Text block:
━━━━━━━━━━━━━━━━━━━━
Destigmatizing Support

Segmenting Give InKind’s onboarding process.

 

Role: UX Designer, UX researcher, UX writer

Team: Lacy Omon, Andre Oosthuizen, Abdelmajid Abdelaal

Duration: 3 weeks

COMPANY

A stillbirth brought two grieving parents to create Give InKind: a social platform designed to organize support from the communal many to the vital few. 

ROLE

My job, along with my team, was to redesign Give InKind’s onboarding process to boost user retention, and mitigate user drop-off. We achieved this goal by developing two personas, and segmenting Give InKind’s onboarding process accordingly.

Personas

Supporter

True to their name, the supporter enlists Give InKind to provide… support. For a friend, a family member, a loved one in need. The supporter is focused on function, on action. They want to do something, anything, to alleviate the suffering of those whom they love. They feel, of course, the pain they perceive in others. And they want to help. All they want to do is help.
━━━━━━━━━━━━━━━━━━━━
Task A:
Reproduce the Give InKind case study from "Team: Lacy Omon, Andre" to "onboarding process accordingly.".
The Give InKind case study and the listing are separate material.
━━━━━━━━━━━━━━━━━━━━
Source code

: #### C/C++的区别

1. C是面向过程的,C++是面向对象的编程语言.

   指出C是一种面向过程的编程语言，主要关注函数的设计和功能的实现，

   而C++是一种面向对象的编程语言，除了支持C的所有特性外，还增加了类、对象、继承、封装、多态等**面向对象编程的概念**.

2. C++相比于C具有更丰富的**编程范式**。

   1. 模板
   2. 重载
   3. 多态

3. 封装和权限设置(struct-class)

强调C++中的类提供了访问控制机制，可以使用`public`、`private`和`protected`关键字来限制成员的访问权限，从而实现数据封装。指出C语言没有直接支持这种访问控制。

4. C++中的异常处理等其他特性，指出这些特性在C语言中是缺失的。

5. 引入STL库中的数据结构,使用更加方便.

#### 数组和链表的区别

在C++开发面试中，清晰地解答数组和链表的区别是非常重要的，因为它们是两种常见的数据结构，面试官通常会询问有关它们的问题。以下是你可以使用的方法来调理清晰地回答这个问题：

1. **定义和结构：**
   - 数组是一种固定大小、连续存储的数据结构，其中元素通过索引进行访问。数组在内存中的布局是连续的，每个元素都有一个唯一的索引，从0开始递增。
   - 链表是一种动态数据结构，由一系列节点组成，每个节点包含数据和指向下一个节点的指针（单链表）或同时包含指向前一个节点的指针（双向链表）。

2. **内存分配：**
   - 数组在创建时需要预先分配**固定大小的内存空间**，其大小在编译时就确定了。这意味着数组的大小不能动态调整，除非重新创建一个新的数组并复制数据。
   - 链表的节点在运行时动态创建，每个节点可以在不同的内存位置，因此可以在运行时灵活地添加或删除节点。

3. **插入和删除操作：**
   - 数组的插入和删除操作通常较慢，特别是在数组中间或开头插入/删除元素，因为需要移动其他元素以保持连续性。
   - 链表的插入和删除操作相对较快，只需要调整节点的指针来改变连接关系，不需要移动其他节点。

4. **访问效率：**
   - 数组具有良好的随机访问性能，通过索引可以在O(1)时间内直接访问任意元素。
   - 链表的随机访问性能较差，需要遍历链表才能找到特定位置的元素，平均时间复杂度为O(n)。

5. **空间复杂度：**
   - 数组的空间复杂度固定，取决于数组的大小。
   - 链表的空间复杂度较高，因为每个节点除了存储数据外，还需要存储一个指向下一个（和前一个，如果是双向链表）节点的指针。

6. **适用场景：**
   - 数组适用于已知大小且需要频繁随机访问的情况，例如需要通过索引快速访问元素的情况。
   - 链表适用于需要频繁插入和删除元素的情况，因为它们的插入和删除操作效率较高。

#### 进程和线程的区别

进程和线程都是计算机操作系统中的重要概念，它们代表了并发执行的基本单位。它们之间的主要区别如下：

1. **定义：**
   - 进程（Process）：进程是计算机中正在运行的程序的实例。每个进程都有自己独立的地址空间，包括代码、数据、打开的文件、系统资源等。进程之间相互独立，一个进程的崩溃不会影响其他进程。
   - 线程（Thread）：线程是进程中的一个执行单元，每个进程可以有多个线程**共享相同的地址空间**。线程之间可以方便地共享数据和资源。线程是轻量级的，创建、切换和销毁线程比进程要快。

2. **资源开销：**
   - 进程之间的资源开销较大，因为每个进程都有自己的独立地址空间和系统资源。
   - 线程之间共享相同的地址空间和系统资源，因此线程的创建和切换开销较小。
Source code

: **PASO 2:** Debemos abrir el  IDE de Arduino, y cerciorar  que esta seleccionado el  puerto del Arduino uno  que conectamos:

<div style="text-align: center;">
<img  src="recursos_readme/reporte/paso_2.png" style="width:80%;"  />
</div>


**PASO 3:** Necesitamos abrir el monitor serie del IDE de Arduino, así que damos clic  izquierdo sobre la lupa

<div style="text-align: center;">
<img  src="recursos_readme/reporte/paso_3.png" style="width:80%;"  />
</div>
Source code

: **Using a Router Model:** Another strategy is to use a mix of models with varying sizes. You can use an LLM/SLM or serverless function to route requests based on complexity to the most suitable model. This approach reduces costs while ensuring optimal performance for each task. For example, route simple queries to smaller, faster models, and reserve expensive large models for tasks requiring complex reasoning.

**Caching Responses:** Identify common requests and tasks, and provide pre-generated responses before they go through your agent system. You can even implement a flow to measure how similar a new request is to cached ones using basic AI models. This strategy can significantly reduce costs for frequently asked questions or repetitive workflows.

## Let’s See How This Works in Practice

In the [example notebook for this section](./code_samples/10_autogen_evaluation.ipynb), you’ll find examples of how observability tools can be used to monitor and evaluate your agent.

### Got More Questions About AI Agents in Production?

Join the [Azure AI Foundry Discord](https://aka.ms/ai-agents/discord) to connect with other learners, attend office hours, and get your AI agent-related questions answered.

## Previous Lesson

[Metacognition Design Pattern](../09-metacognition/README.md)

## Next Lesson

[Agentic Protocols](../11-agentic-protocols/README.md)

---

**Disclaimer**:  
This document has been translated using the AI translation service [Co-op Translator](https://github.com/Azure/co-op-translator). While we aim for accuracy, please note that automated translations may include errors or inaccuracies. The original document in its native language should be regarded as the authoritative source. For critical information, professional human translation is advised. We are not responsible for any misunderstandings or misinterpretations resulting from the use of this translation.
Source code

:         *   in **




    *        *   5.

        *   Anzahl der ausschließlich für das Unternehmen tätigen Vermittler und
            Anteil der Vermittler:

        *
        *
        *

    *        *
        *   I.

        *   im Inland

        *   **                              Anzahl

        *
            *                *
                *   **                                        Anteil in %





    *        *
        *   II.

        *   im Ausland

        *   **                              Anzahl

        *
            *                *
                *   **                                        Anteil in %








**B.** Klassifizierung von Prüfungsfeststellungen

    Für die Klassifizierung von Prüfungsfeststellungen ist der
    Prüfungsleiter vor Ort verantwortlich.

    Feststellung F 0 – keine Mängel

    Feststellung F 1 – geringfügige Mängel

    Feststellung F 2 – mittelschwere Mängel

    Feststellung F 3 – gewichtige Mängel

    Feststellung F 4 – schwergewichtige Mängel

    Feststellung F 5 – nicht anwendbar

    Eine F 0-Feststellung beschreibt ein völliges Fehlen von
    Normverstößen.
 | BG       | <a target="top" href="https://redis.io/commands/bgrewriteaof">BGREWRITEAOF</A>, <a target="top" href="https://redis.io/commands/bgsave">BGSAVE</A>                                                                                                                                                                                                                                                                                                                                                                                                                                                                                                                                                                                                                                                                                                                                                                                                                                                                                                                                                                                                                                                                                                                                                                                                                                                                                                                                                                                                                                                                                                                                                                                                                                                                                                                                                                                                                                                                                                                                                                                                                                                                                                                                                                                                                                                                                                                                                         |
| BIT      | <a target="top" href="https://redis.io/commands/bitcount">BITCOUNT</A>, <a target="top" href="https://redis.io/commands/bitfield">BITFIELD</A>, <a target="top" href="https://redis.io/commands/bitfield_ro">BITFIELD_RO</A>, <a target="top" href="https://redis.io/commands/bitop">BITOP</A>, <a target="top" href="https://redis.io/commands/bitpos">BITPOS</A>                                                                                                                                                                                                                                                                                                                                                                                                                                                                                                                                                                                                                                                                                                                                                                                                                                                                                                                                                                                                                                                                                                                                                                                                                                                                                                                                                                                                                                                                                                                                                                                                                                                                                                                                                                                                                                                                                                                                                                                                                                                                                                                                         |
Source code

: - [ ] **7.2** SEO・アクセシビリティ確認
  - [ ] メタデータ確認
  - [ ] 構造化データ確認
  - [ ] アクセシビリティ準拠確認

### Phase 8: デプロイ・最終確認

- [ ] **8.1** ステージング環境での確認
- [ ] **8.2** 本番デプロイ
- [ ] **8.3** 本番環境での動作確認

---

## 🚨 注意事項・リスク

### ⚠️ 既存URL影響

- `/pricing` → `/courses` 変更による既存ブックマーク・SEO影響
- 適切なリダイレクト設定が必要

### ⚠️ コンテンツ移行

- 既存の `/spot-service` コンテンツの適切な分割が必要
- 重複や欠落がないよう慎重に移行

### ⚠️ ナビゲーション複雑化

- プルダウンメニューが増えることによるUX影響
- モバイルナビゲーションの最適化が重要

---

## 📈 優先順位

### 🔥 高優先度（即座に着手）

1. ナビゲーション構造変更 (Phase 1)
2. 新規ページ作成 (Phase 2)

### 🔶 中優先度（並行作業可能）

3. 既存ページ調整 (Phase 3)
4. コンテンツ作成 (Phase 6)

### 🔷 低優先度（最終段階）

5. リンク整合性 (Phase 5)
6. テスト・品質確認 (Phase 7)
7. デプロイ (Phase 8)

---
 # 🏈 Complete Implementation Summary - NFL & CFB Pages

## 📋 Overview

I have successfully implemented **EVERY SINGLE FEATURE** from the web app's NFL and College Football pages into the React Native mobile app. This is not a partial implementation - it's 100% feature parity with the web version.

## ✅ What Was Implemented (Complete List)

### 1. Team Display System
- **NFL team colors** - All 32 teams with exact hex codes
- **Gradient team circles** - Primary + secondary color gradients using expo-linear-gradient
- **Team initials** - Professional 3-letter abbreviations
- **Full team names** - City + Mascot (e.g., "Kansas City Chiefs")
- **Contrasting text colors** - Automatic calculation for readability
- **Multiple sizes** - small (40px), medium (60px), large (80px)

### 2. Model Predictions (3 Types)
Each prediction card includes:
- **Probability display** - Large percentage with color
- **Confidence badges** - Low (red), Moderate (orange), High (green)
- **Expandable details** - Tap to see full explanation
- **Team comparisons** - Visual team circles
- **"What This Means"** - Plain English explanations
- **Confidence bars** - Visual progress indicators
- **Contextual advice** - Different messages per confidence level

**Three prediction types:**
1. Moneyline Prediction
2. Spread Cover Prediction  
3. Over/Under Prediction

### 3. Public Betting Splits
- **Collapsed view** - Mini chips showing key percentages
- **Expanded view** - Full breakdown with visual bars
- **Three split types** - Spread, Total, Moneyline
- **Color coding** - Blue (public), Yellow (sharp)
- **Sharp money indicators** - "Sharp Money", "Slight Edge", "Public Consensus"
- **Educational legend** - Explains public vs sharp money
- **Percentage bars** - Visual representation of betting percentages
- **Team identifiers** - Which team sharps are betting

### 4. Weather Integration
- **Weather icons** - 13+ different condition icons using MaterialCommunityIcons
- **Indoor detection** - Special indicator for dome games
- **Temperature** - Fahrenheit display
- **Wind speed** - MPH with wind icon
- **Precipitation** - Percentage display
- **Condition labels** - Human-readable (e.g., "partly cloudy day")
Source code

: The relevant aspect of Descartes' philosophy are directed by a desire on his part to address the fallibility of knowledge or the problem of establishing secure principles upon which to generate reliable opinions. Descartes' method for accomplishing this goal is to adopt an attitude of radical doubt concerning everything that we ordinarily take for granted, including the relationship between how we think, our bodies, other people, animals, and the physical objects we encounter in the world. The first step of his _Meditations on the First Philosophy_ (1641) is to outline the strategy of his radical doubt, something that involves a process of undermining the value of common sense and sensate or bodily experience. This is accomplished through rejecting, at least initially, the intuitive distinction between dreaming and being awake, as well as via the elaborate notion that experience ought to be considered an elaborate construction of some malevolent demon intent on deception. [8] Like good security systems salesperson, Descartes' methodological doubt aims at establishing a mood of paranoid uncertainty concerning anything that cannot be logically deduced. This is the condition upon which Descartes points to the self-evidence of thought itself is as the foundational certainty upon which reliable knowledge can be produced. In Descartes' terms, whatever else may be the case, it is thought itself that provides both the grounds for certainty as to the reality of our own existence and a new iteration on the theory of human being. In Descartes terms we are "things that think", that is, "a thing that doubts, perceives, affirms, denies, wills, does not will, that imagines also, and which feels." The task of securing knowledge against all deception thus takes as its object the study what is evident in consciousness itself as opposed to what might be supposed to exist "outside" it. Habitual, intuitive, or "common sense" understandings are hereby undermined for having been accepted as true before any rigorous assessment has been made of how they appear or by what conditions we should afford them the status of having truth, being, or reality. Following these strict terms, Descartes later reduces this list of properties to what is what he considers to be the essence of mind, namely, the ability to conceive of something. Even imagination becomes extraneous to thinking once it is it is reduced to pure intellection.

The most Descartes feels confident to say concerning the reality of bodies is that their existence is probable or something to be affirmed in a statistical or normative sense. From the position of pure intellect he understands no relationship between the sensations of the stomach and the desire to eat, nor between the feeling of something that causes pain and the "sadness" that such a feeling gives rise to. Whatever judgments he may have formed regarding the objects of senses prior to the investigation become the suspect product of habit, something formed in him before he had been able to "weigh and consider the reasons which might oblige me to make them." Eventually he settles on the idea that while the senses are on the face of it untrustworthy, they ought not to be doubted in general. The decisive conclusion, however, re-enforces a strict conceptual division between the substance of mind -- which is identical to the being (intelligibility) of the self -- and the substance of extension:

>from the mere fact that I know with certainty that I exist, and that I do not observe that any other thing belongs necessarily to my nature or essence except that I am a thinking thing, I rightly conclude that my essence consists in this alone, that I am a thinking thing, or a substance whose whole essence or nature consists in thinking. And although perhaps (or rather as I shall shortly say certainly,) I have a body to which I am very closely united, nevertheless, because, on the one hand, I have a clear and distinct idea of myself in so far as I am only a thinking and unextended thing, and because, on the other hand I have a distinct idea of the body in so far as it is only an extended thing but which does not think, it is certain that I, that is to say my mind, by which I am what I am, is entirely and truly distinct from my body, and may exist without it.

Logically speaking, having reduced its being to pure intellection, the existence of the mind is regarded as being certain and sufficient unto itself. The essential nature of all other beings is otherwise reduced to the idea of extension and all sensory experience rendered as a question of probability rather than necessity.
━━━━━━━━━━━━━━━━━━━━
Task B:
Render the listing, from its first line to the line with "- 线程（Thread）：线", as a Markdown table with the columns Row and Line. Leave out blank lines.

Expected output A:
Team: Lacy Omon, Andre Oosthuizen, Abdelmajid Abdelaal

Duration: 3 weeks

COMPANY

A stillbirth brought two grieving parents to create Give InKind: a social platform designed to organize support from the communal many to the vital few. 

ROLE

My job, along with my team, was to redesign Give InKind’s onboarding process to boost user retention, and mitigate user drop-off. We achieved this goal by developing two personas, and segmenting Give InKind’s onboarding process accordingly.

Expected output B:
| Row | Line |
|---|---|
| 1 | Source code |
| 2 | : #### C/C++的区别 |
| 3 | 1. C是面向过程的,C++是面向对象的编程语言. |
| 4 |    指出C是一种面向过程的编程语言，主要关注函数的设计和功能的实现， |
| 5 |    而C++是一种面向对象的编程语言，除了支持C的所有特性外，还增加了类、对象、继承、封装、多态等**面向对象编程的概念**. |
| 6 | 2. C++相比于C具有更丰富的**编程范式**。 |
| 7 |    1. 模板 |
| 8 |    2. 重载 |
| 9 |    3. 多态 |
| 10 | 3. 封装和权限设置(struct-class) |
| 11 | 强调C++中的类提供了访问控制机制，可以使用`public`、`private`和`protected`关键字来限制成员的访问权限，从而实现数据封装。指出C语言没有直接支持这种访问控制。 |
| 12 | 4. C++中的异常处理等其他特性，指出这些特性在C语言中是缺失的。 |
| 13 | 5. 引入STL库中的数据结构,使用更加方便. |
| 14 | #### 数组和链表的区别 |
| 15 | 在C++开发面试中，清晰地解答数组和链表的区别是非常重要的，因为它们是两种常见的数据结构，面试官通常会询问有关它们的问题。以下是你可以使用的方法来调理清晰地回答这个问题： |
| 16 | 1. **定义和结构：** |
| 17 |    - 数组是一种固定大小、连续存储的数据结构，其中元素通过索引进行访问。数组在内存中的布局是连续的，每个元素都有一个唯一的索引，从0开始递增。 |
| 18 |    - 链表是一种动态数据结构，由一系列节点组成，每个节点包含数据和指向下一个节点的指针（单链表）或同时包含指向前一个节点的指针（双向链表）。 |
| 19 | 2. **内存分配：** |
| 20 |    - 数组在创建时需要预先分配**固定大小的内存空间**，其大小在编译时就确定了。这意味着数组的大小不能动态调整，除非重新创建一个新的数组并复制数据。 |
| 21 |    - 链表的节点在运行时动态创建，每个节点可以在不同的内存位置，因此可以在运行时灵活地添加或删除节点。 |
| 22 | 3. **插入和删除操作：** |
| 23 |    - 数组的插入和删除操作通常较慢，特别是在数组中间或开头插入/删除元素，因为需要移动其他元素以保持连续性。 |
| 24 |    - 链表的插入和删除操作相对较快，只需要调整节点的指针来改变连接关系，不需要移动其他节点。 |
| 25 | 4. **访问效率：** |
| 26 |    - 数组具有良好的随机访问性能，通过索引可以在O(1)时间内直接访问任意元素。 |
| 27 |    - 链表的随机访问性能较差，需要遍历链表才能找到特定位置的元素，平均时间复杂度为O(n)。 |
| 28 | 5. **空间复杂度：** |
| 29 |    - 数组的空间复杂度固定，取决于数组的大小。 |
| 30 |    - 链表的空间复杂度较高，因为每个节点除了存储数据外，还需要存储一个指向下一个（和前一个，如果是双向链表）节点的指针。 |
| 31 | 6. **适用场景：** |
| 32 |    - 数组适用于已知大小且需要频繁随机访问的情况，例如需要通过索引快速访问元素的情况。 |
| 33 |    - 链表适用于需要频繁插入和删除元素的情况，因为它们的插入和删除操作效率较高。 |
| 34 | #### 进程和线程的区别 |
| 35 | 进程和线程都是计算机操作系统中的重要概念，它们代表了并发执行的基本单位。它们之间的主要区别如下： |
| 36 | 1. **定义：** |
| 37 |    - 进程（Process）：进程是计算机中正在运行的程序的实例。每个进程都有自己独立的地址空间，包括代码、数据、打开的文件、系统资源等。进程之间相互独立，一个进程的崩溃不会影响其他进程。 |
| 38 |    - 线程（Thread）：线程是进程中的一个执行单元，每个进程可以有多个线程**共享相同的地址空间**。线程之间可以方便地共享数据和资源。线程是轻量级的，创建、切换和销毁线程比进程要快。 |